What is being asked: Pick the lines holding the string "Table" out of the records and copy them.

☆ ☆ ☆ ☆

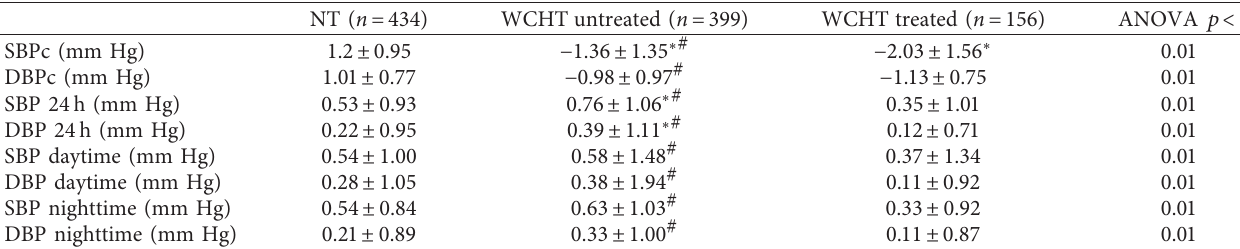
Table 3: Annual evolution of BP (mm Hg/year) during the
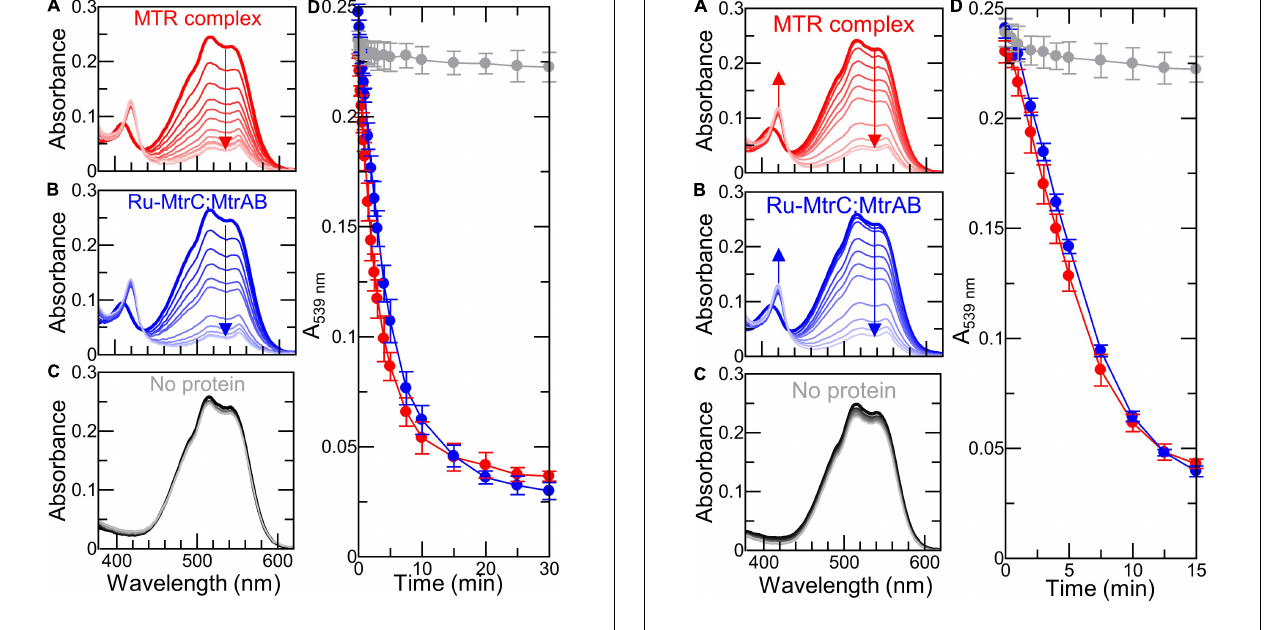
FIGURE 7 | Light-driven electron transfer across (proteo-)liposome bilayers with graphitic N-doped carbon dots. (A–C) Spectra of 6 nM (proteo-) liposomes containing RR120 with indicated proteins before (thick line) and over 15 min irradiation (thin lines) with visible light (2.5 kW m − 2 ); arrows indicate reduction of hemes and bleaching of RR120. Samples in 50 mM Tris:HCl, 10 mM KCl, 25 mM EDTA, AND 10 µ g ml − 1 graphitic N-doped carbon dots, pH 8.5. Scattering contributions from carbon dots and liposomes have been subtracted; see text for details. (D) Time course showing bleaching of encapsulated RR120 in (proteo-) liposomes from (A–C) with data points connected for clarity. Data are the average of n = 3 datasets, and error bars show standard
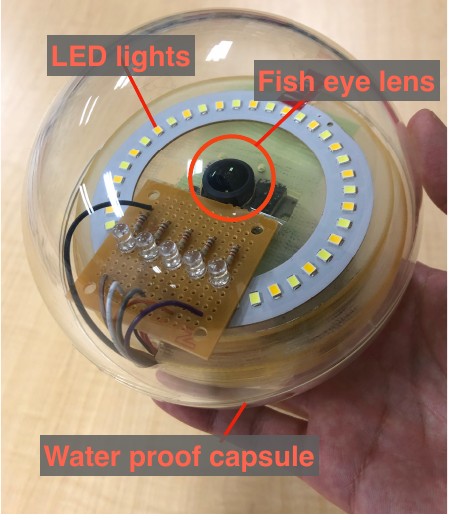
Figure 2. CN prototype with a waterproof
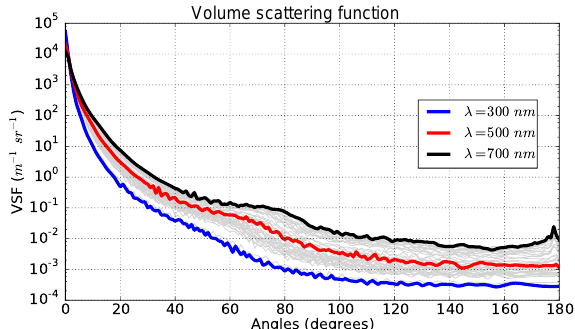
Figure 11. Volume scattering function using the estimated refrac- tive index for spherical-shaped coated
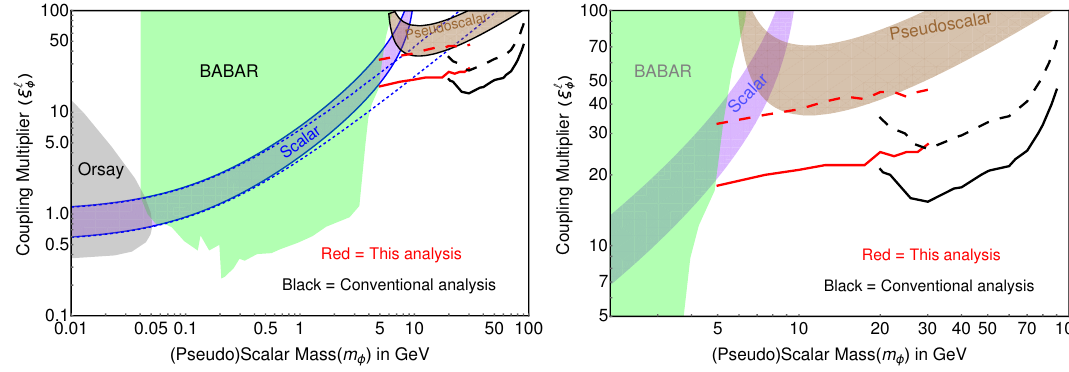
Figure 3 . Parameter space of a leptophilic spin-0 particle explaining the muon ( g − 2) anomaly. Blue (brown) colored region can explain ( g − 2) µ when the spin-0 particle is a scalar (pseudoscalar). The negative two-loop effect in scalar case is apparent for higher mass range where total contribution in inside blue solid region differs from the blue dotted lines. Substantial part of the parameter space is constrained by the beam dump [27] (shown in gray) and BABAR [25] experiment (shown in green). Limit from ILC is shown in red and black curves where solid and dashed line corresponds to exclusion( 2 σ ) and discovery( 5 σ ) limit at ILC250 with 2 ab − 1 of data. Limit of conventional analysis is taken from ref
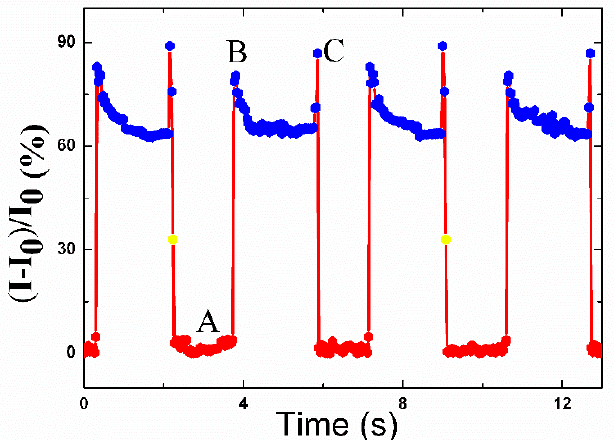
Figure 9. Response of the strain sensor with spring-like configuration worked as wearable sensors in monitoring the stability of forefinger bending. A: The relaxing state of the strain sensor at the point the forefinger was bent suddenly. B: The maximum relative current variation of the strain sensor to the response of bending the forefinger. C: The bending state of the strain sensor at the point the forefinger recovered to the relaxing state suddenly.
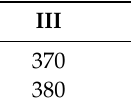
Table 3. Exhaust and fresh air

☆ ☆ ☆ ☆

The completed task:
Table 3: Annual evolution of BP (mm Hg/year) during the
Table 3. Exhaust and fresh air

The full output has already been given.